Exercise brief: Without copying the images, write out all the entries below verbatim.

Records for the exercise:
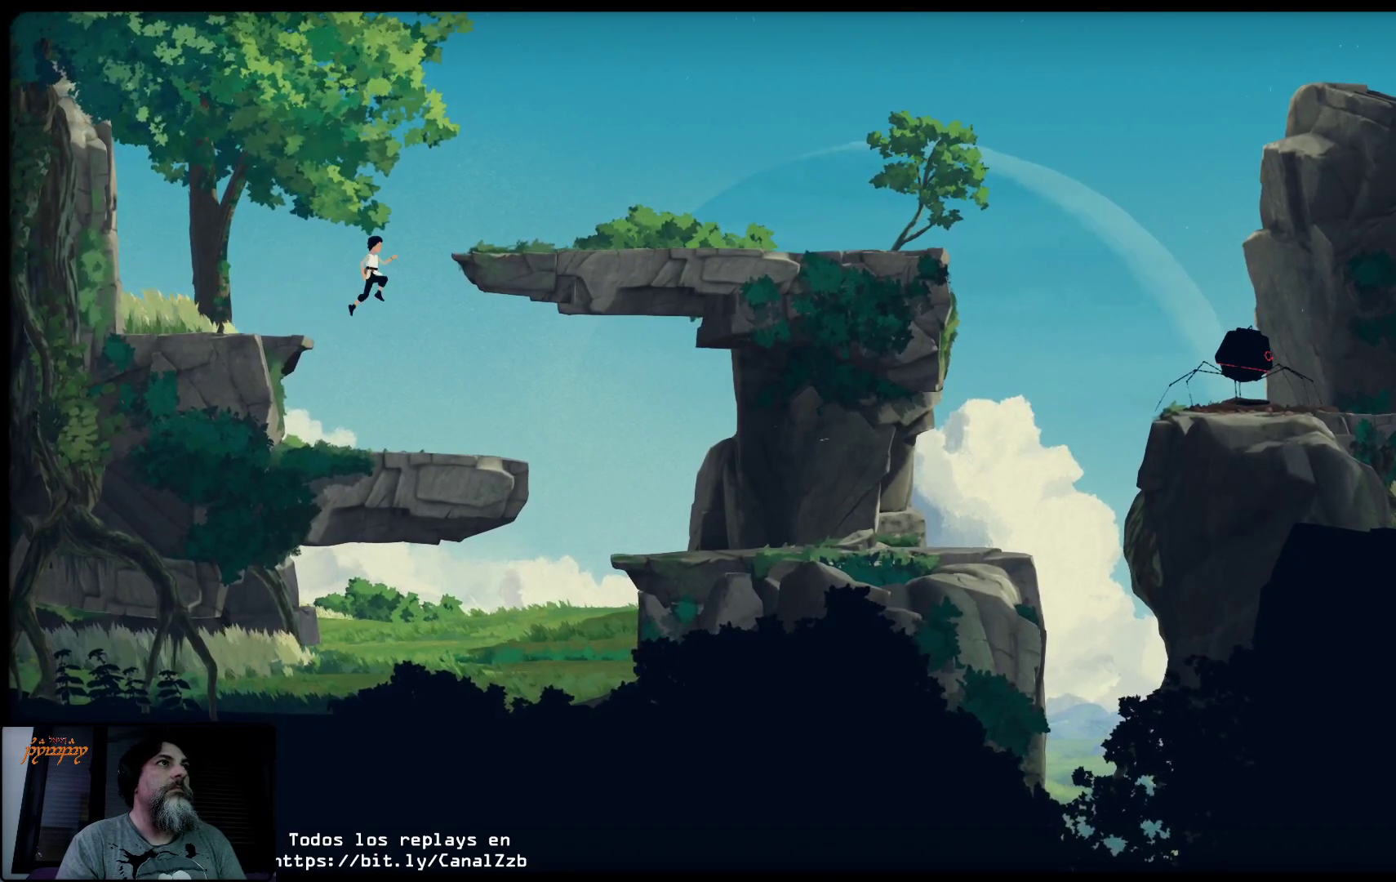
{"buttons": ["A"], "left_stick": "up-right", "right_stick": "center", "events": []}
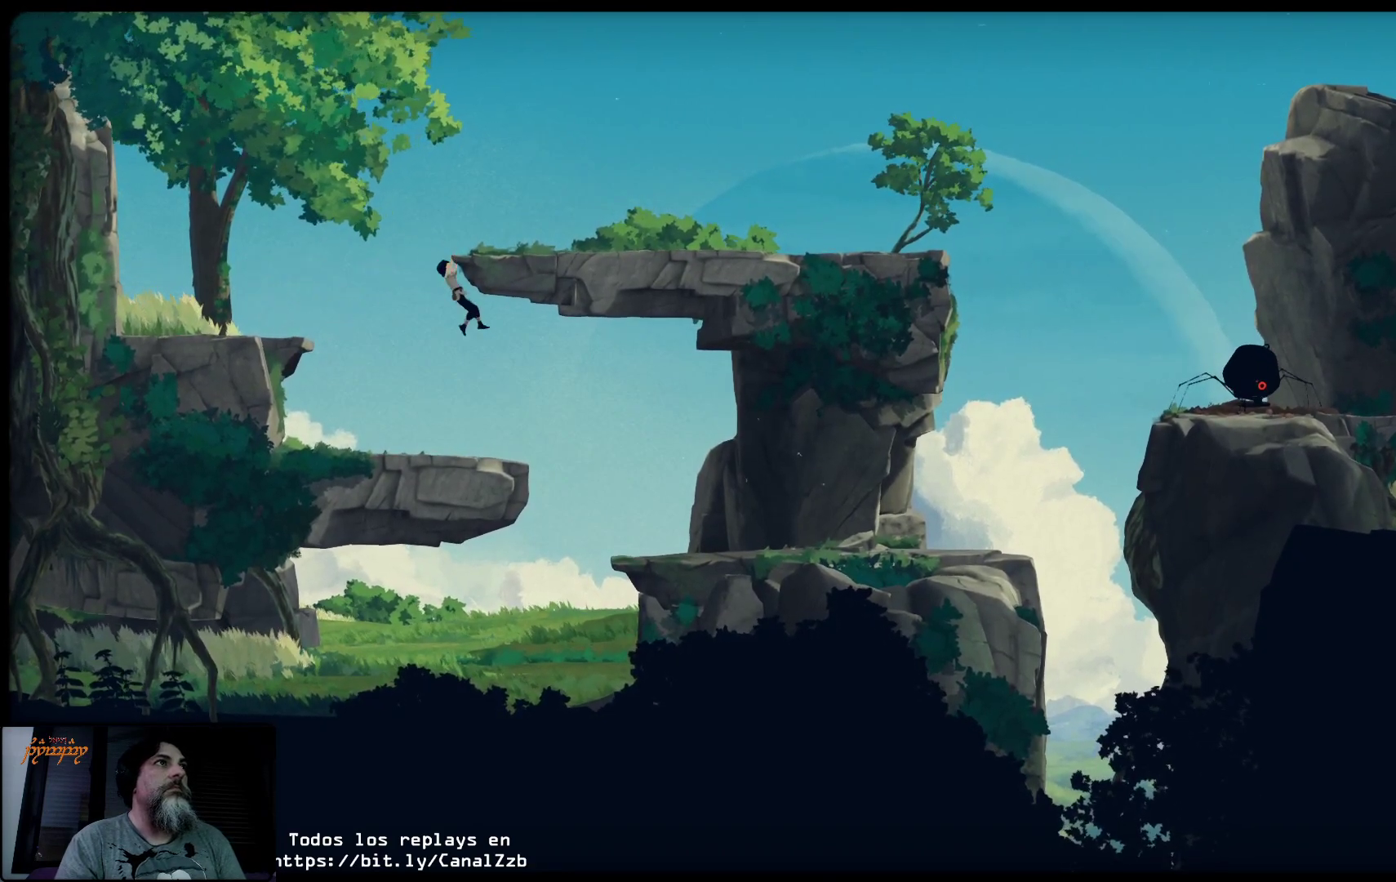
{"buttons": [], "left_stick": "up", "right_stick": "center", "events": [[83, "A", "up"], [217, "left_stick", "up"]]}
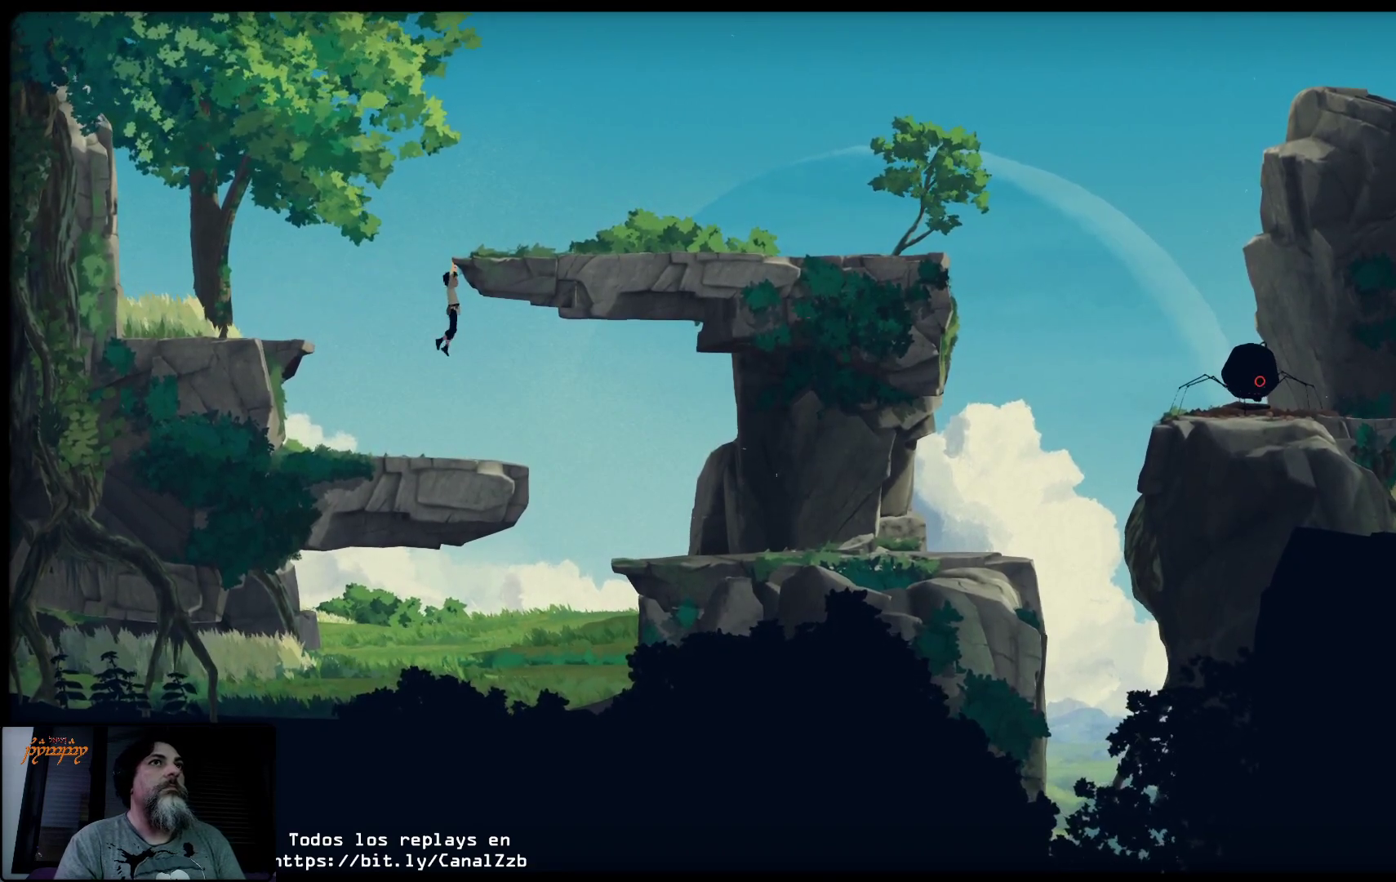
{"buttons": [], "left_stick": "up", "right_stick": "center", "events": []}
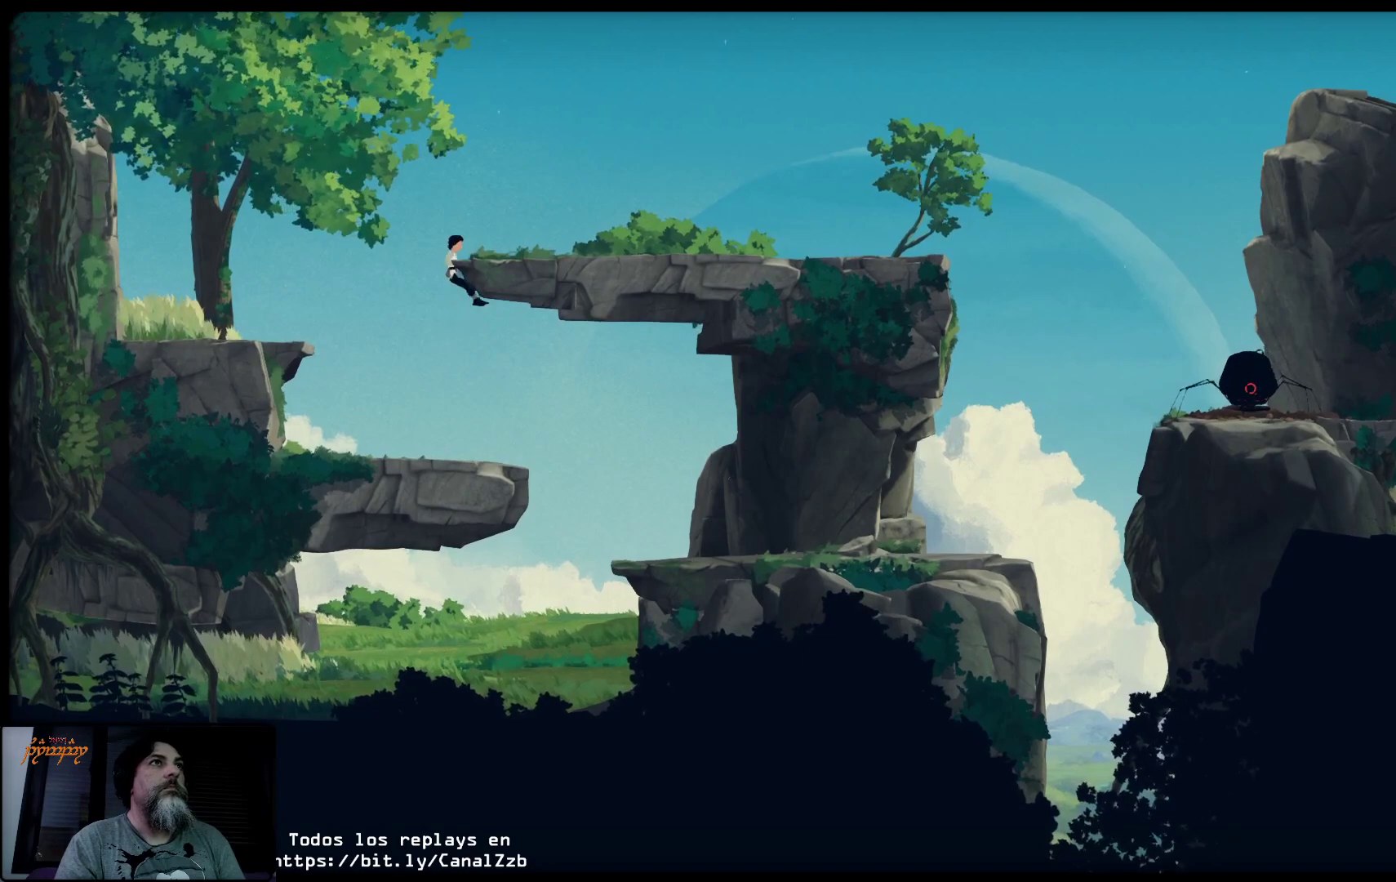
{"buttons": [], "left_stick": "right", "right_stick": "center", "events": [[150, "left_stick", "up-right"], [500, "left_stick", "right"]]}
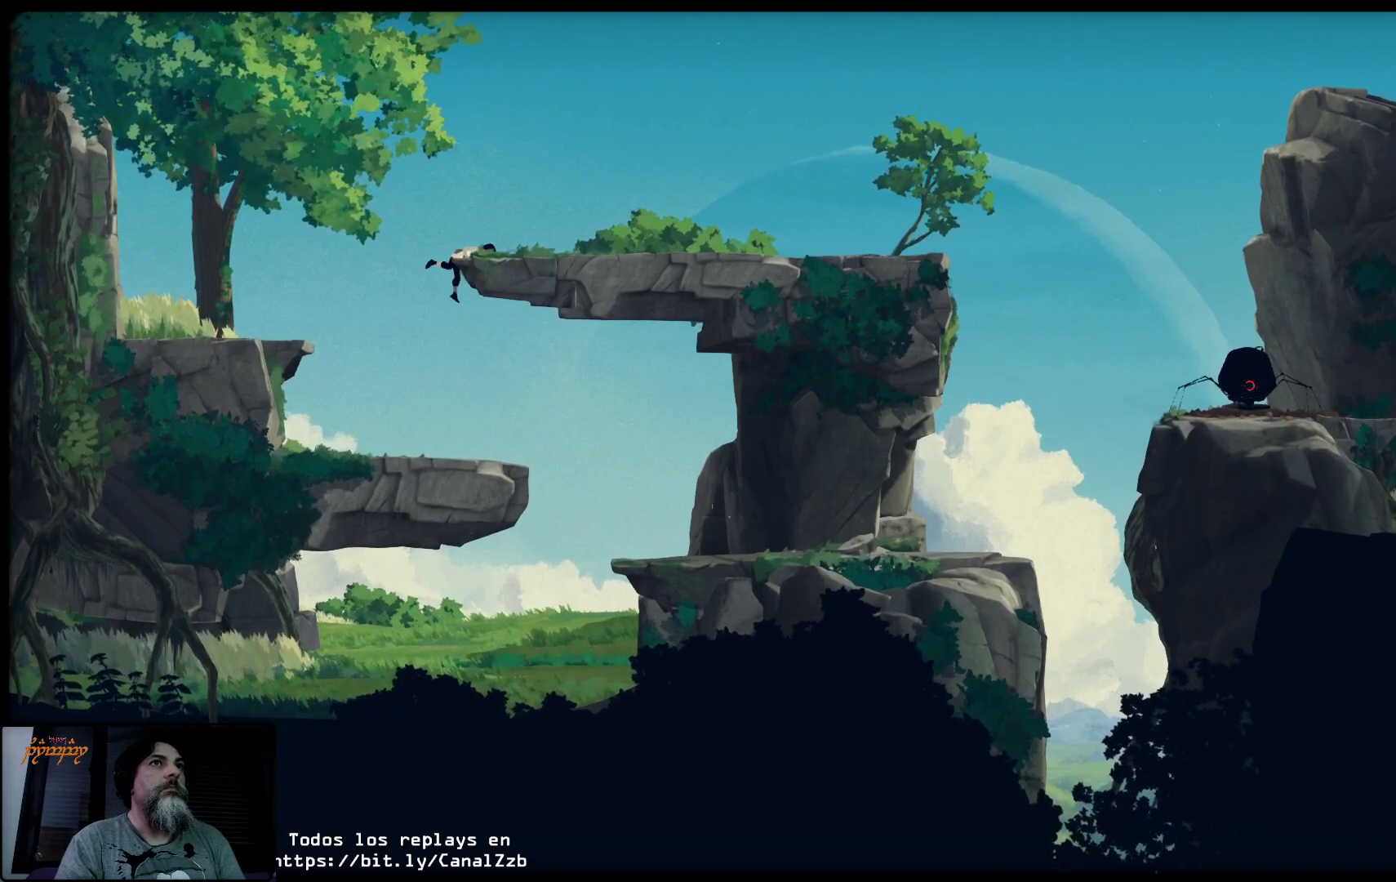
{"buttons": [], "left_stick": "right", "right_stick": "center", "events": []}
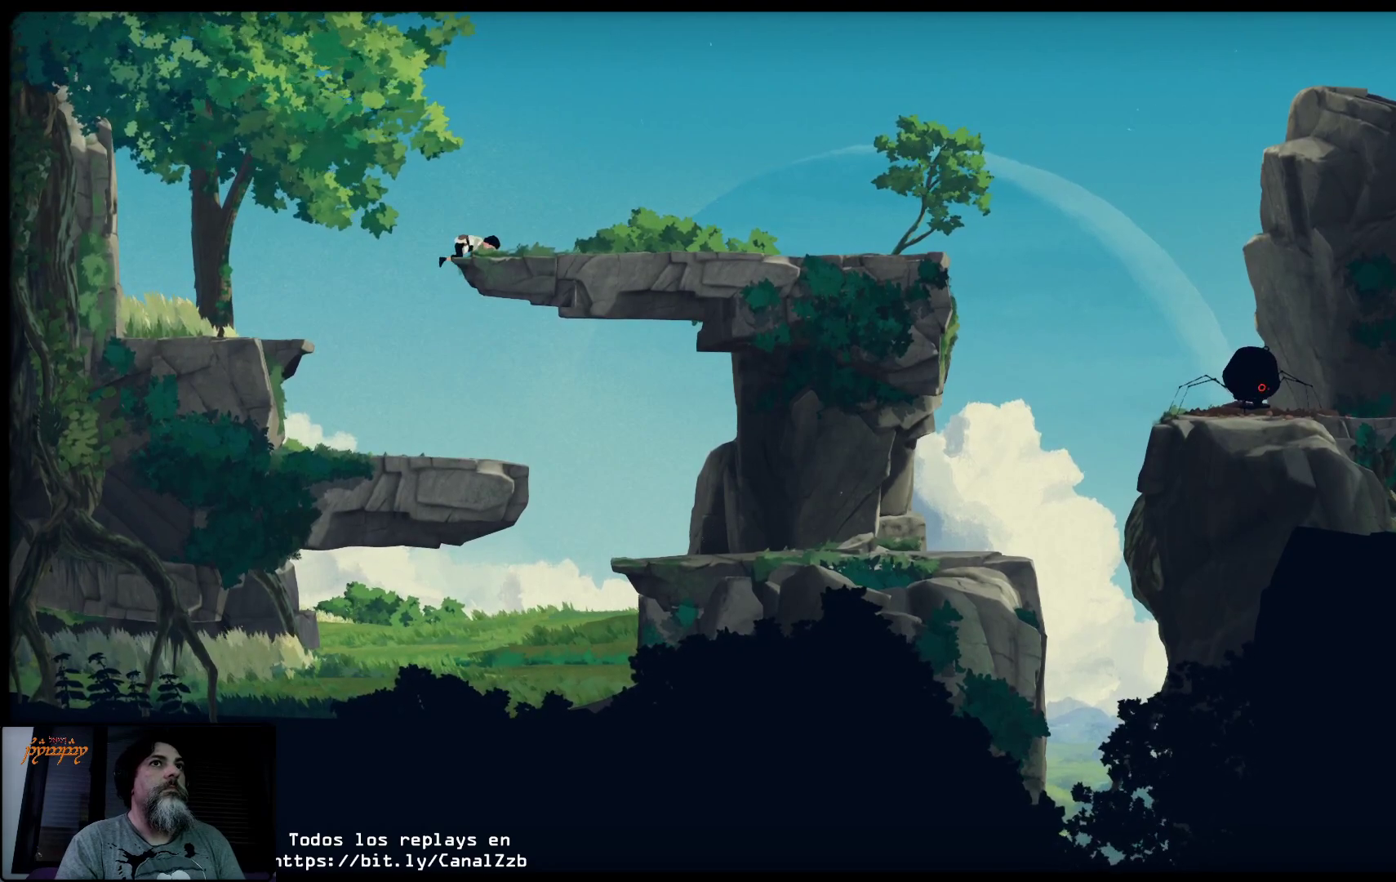
{"buttons": [], "left_stick": "right", "right_stick": "center", "events": [[17, "left_stick", "up"], [317, "left_stick", "up-right"], [500, "left_stick", "right"]]}
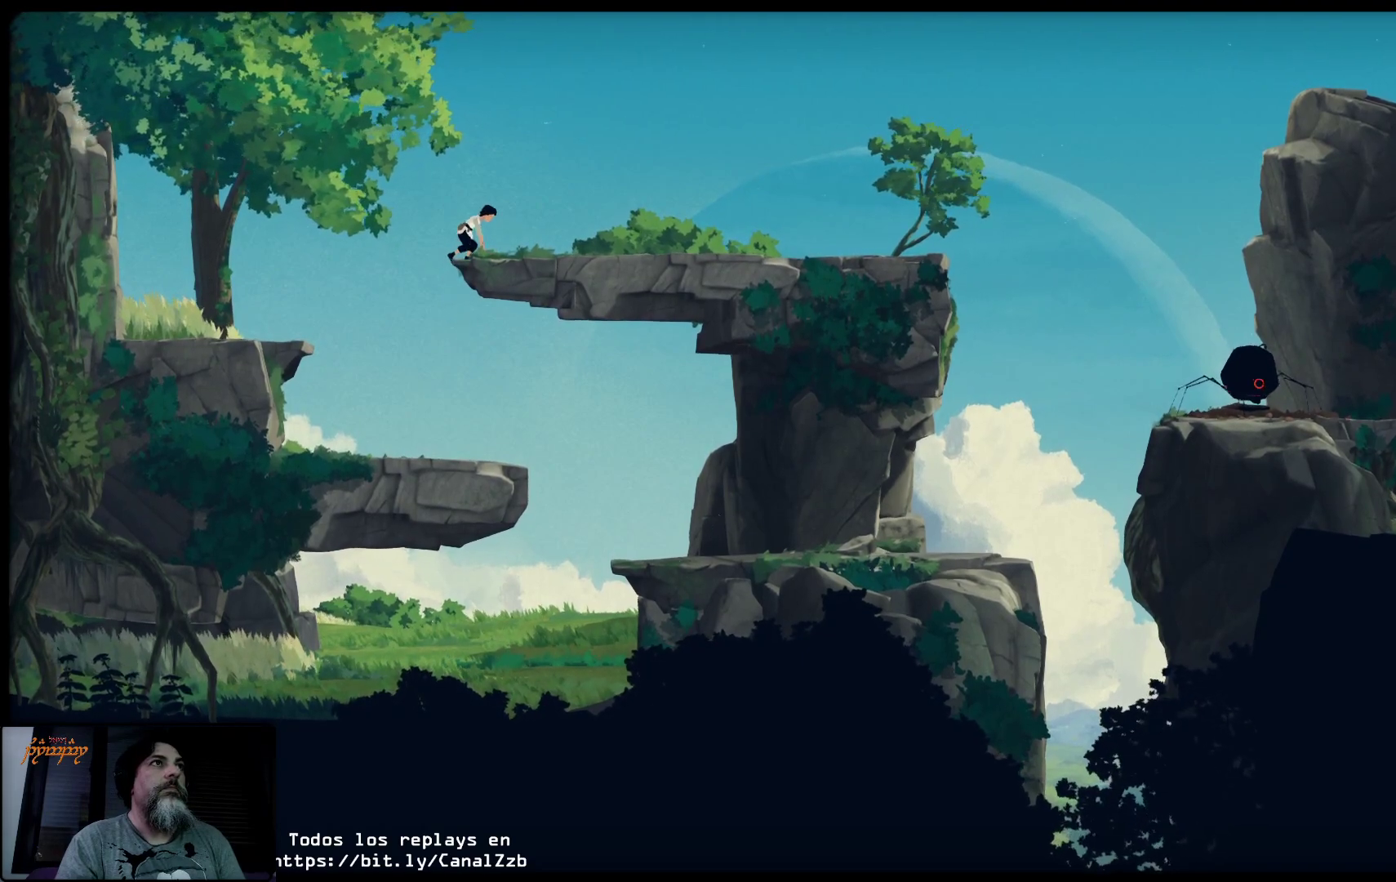
{"buttons": [], "left_stick": "right", "right_stick": "center", "events": []}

Answer space:
{"buttons": ["A"], "left_stick": "up-right", "right_stick": "center", "events": []}
{"buttons": [], "left_stick": "up", "right_stick": "center", "events": [[83, "A", "up"], [217, "left_stick", "up"]]}
{"buttons": [], "left_stick": "up", "right_stick": "center", "events": []}
{"buttons": [], "left_stick": "right", "right_stick": "center", "events": [[150, "left_stick", "up-right"], [500, "left_stick", "right"]]}
{"buttons": [], "left_stick": "right", "right_stick": "center", "events": []}
{"buttons": [], "left_stick": "right", "right_stick": "center", "events": [[17, "left_stick", "up"], [317, "left_stick", "up-right"], [500, "left_stick", "right"]]}
{"buttons": [], "left_stick": "right", "right_stick": "center", "events": []}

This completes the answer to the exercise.